But the Chinese government isn't a fan of Bitcoin, for a few reasons, and it appears that a shutdown of mining operations is imminent. In view of the looming state crackdown on their business, some of the largest bitcoin miners have made a decision to shift their operations overseas, Bloomberg reports.
One ideal example moving out of China is Bitmain which has been running the two largest Bitcoin mining centers.
Other Chinese companies moving from china are BTC.Top which is the third biggest mining pool which is already opening a facility in Canada while 4th ranked ViaBTC already has operations in America and Iceland.
As we reported this past weekend, the People's Bank of China (PBOC) is rumored to be discussing a power cut for Bitcoin miners.
The computing process that completes transactions and creates new crypto-tokens requires vast amounts of electricity - between 8.27 terawatt-hours a year and 37.22 TWh a year - almost the amount used in Estonia or Peru, Bloomberg said.

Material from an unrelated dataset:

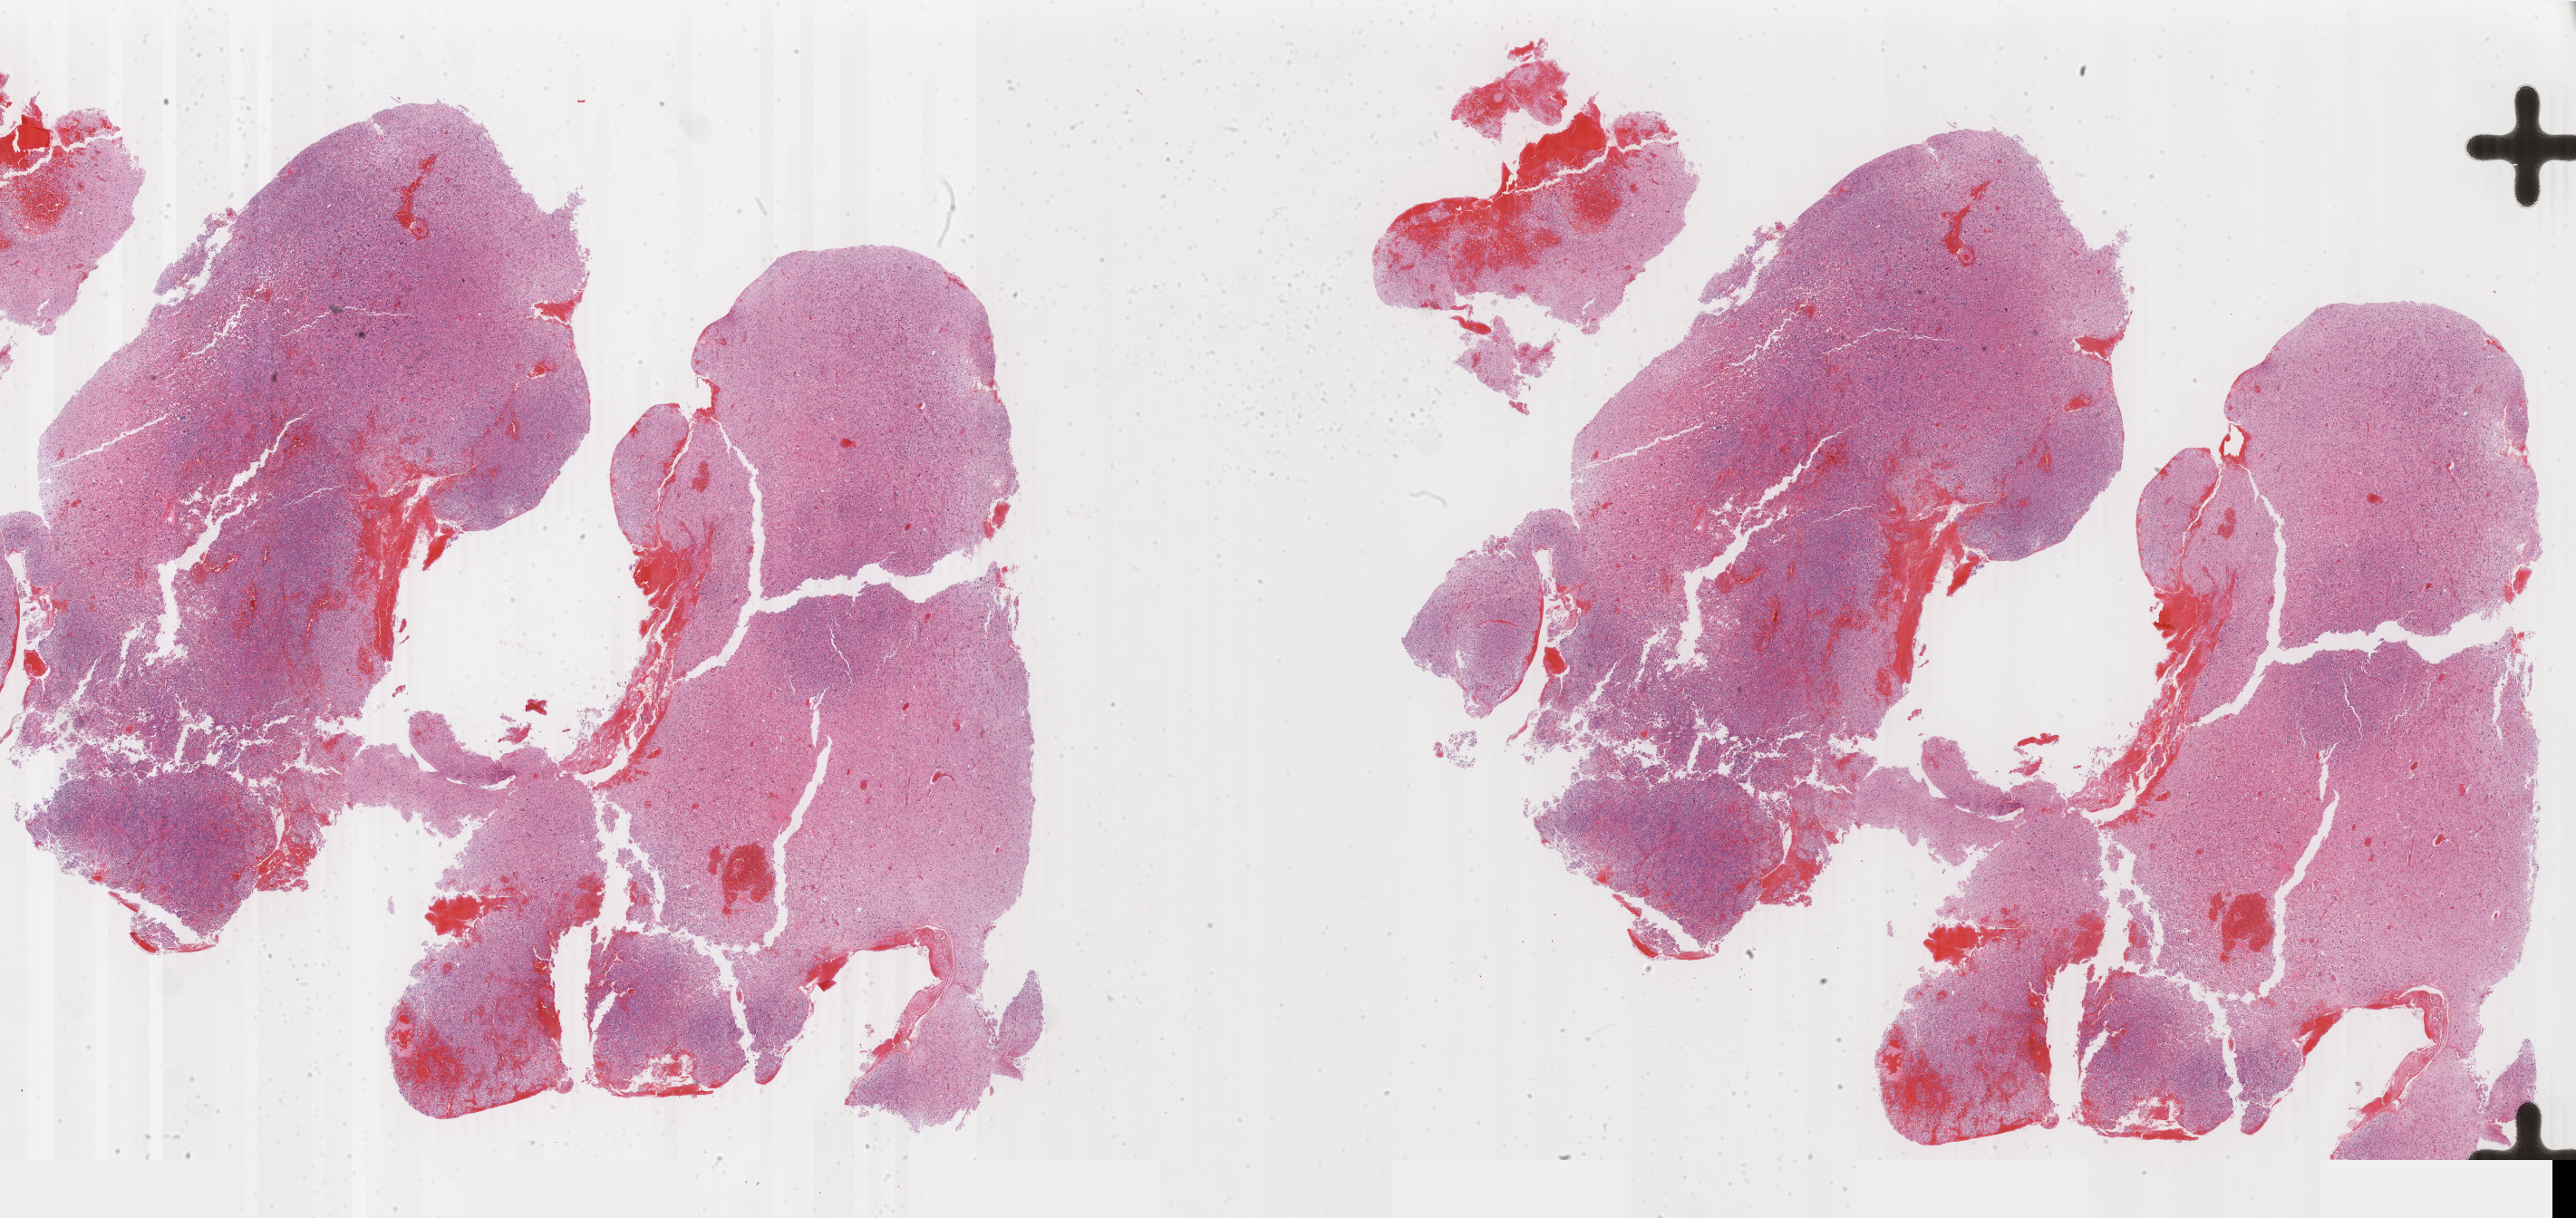
Digitized Hematoxylin and eosin (H&E) stained tissue section (whole slide), whole scanned area (about 45.2 x 21.4 mm) shown as a low-resolution overview; FFPE section; brain, primary tumour sample. Male patient; age at initial diagnosis 59 years.
Histologic diagnosis: Glioblastoma.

Bitcoin miners have taken advantage of cheap power in coal-abundant areas like Xinjiang and Inner Mongolia in recent years to expand their operations.
"We chose Canada because of the relatively cheap cost, and the stability of the country and policies", Jiang Zhuoer, founder of BTC.Top, told Bloomberg, adding that Iran and Russian Federation are two other possible options.
While the complete ramifications of such an action are not totally clear, the pending action is indicative of China's hard line it has chosen when dealing with cryptocurrencies in general and its ban on initial coin offerings that roiled the industry not too long ago. According to a leaked document to the internet-finance regulator, they are requiring local authorities to guide bitcoin miners to exit from the business of mining.